I do not claim to be such a person. I seem to be quite good at medium term investing, and sometimes short-term, with the rare (fortunately) but occasional fiasco (Nvidia). Nvidia may vey well come back. It is rather, as Goldman Sachs feels (my reading between the lines), a betrayal when management is $700,000,000 off. Let that sink in! It is very hard to believe that management, as competent as Nvidia has been, and who has been in this market since the 1990s, did not know better. Yes, there was a historically large insider sale by the CEO. $40 million or so. I should have paid attention to that (I did not even hear about that until after the fact).

In this context the rhetoric from TTD has to be taken with suspicion because, like also with Talend, TTD is not giving us the underlying dollar amount. It is quite likely that Indonesia or Singapore, growing at more than 100% is a very small relative number. I do not believe that TTD gave us the relative size of the international component of their business. If someone knows it, let us know, but if not, that is a very easy to give number, that would cause no competitive disadvantage, that we should know.

As such, TTD has to be taken with reasonable suspicion. It does indeed appear, however, even with that, that TTD is in the thralls of leading a disruptive market that is starting to explode and they happen to be there as the best executing player in the business. No one can guarantee this but insiders. It would be much nicer if TTD gave us all the numbers.

Say what you will about Nutanix, but Nutanix gives us almost all the numbers. The only ones they do not give us is the breakdown of specific products. Such as Nutanix Files is their “fastest growing” product in their history. But nothing more specific than that. But that could, arguably, be a competitive issue.

Pure Storage is withholding a large chunk of their future business from us. FlashBlade. They refuse to give us any numbers or color on how FlashBlade is doing. To invest in Pure requires you to just accept this. This I do not like.

That is our burden as passive investors however. We sometimes get “betrayed” by what is otherwise considered to be a remarkable management team (and perhaps it is innocent and real mistake and crypto is a historically one time event that did not have a precedent). But come on! This is a multi-billion business that hires very expensive MBAs to check on these things. Did they really not know! Really!

As such, a bit of diversification is indeed wise. We are not Buffett, we do not get to talk to insiders, etc. But then again, many of us have outperformed Buffett over the last decade or so give or take. So who knows.

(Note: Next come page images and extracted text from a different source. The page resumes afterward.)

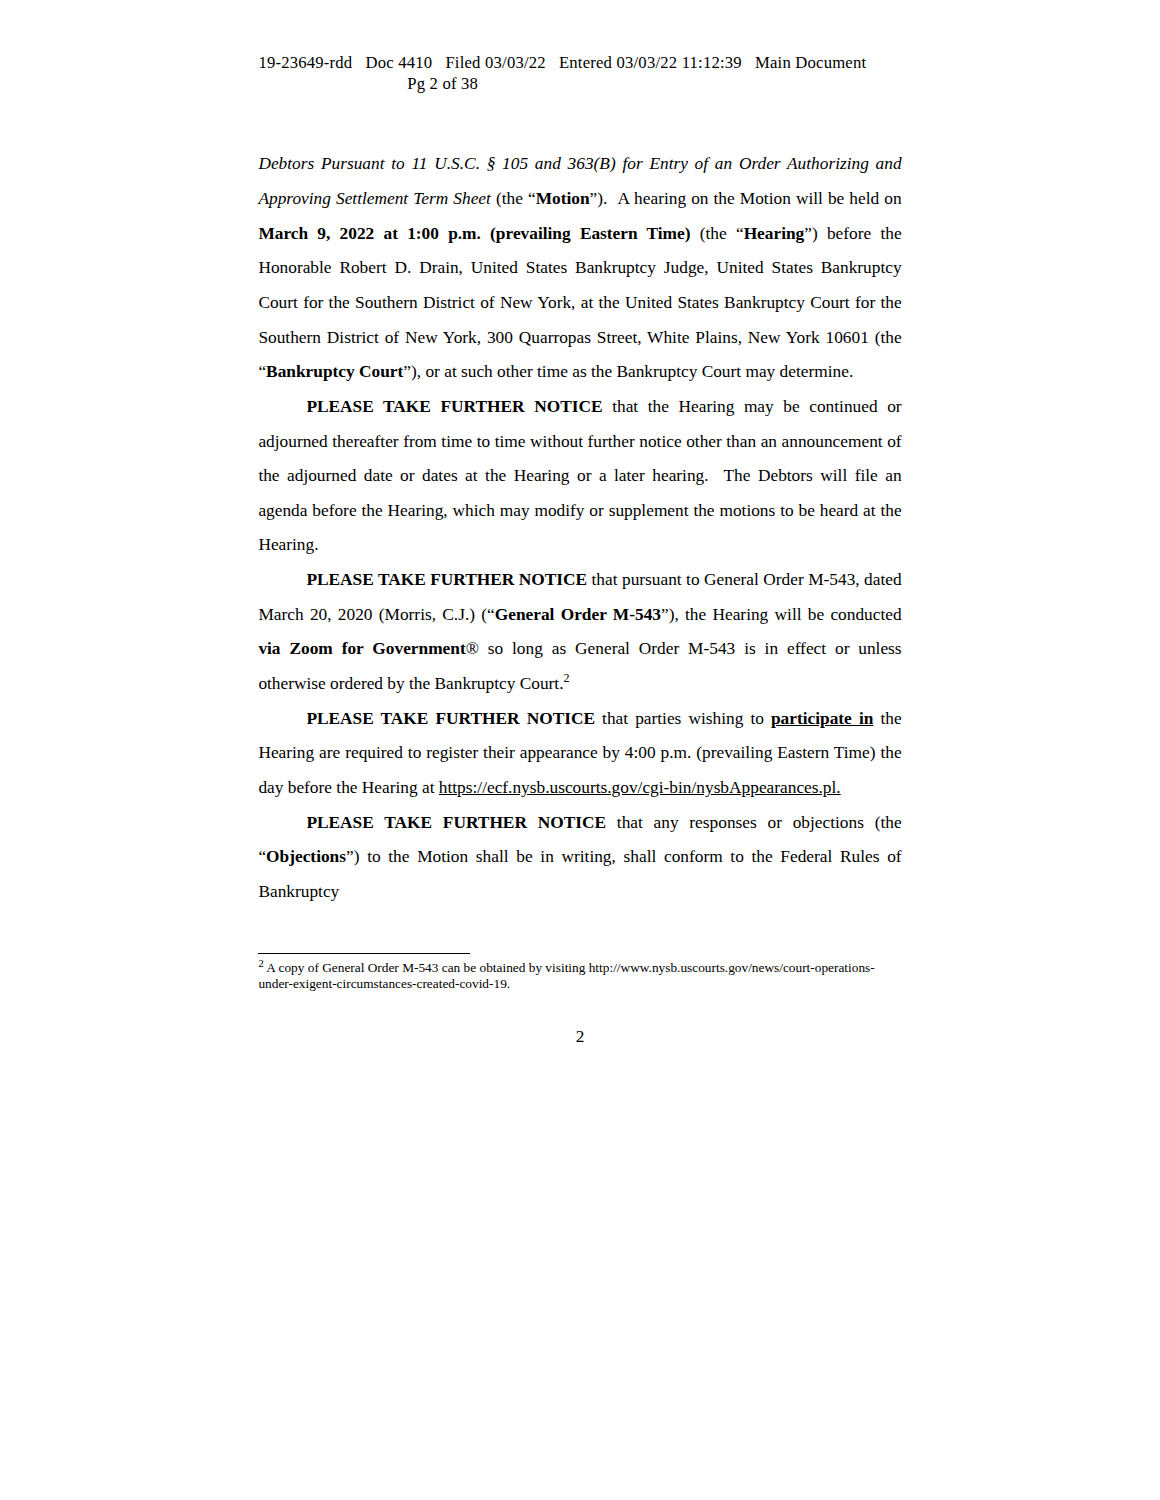19-23649-rdd Doc 4410 Filed 03/03/22 Entered 03/03/22 11:12:39 Main Document
Pg 2 of 38
Debtors Pursuant to 11 U.S.C. § 105 and 363(B) for Entry of an Order Authorizing and Approving Settlement Term Sheet (the “Motion”). A hearing on the Motion will be held on March 9, 2022 at 1:00 p.m. (prevailing Eastern Time) (the “Hearing”) before the Honorable Robert D. Drain, United States Bankruptcy Judge, United States Bankruptcy Court for the Southern District of New York, at the United States Bankruptcy Court for the Southern District of New York, 300 Quarropas Street, White Plains, New York 10601 (the “Bankruptcy Court”), or at such other time as the Bankruptcy Court may determine.
PLEASE TAKE FURTHER NOTICE that the Hearing may be continued or adjourned thereafter from time to time without further notice other than an announcement of the adjourned date or dates at the Hearing or a later hearing. The Debtors will file an agenda before the Hearing, which may modify or supplement the motions to be heard at the Hearing.
PLEASE TAKE FURTHER NOTICE that pursuant to General Order M-543, dated March 20, 2020 (Morris, C.J.) (“General Order M-543”), the Hearing will be conducted via Zoom for Government® so long as General Order M-543 is in effect or unless otherwise ordered by the Bankruptcy Court.2
PLEASE TAKE FURTHER NOTICE that parties wishing to participate in the Hearing are required to register their appearance by 4:00 p.m. (prevailing Eastern Time) the day before the Hearing at https://ecf.nysb.uscourts.gov/cgi-bin/nysbAppearances.pl.
PLEASE TAKE FURTHER NOTICE that any responses or objections (the “Objections”) to the Motion shall be in writing, shall conform to the Federal Rules of Bankruptcy
2 A copy of General Order M-543 can be obtained by visiting http://www.nysb.uscourts.gov/news/court-operations-under-exigent-circumstances-created-covid-19.
2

I am presently very interested in Abiomed. It has SaaS like recurring revenues. But it also has (whereas Nvidia was an effective monopoly in several fields - it still had nagging competition that appeared to saturate the channel) no competitoin at all other than existing balloons that are a 20-30 year old technology. It is quite similar to ISRG in many respects. ISRG was growing faster, but Abiomed is, despite the similarities a much different company. That is if I became more conservative. And being conservative is what usually gets me in trouble. Nearly every time.

Just going on to say, if you feel not comfortable holding too much of TTD, then diversify until you are comfortable to hold it without having to do much with it until a real time (hopefully years from now, but possibly sooner) arrives.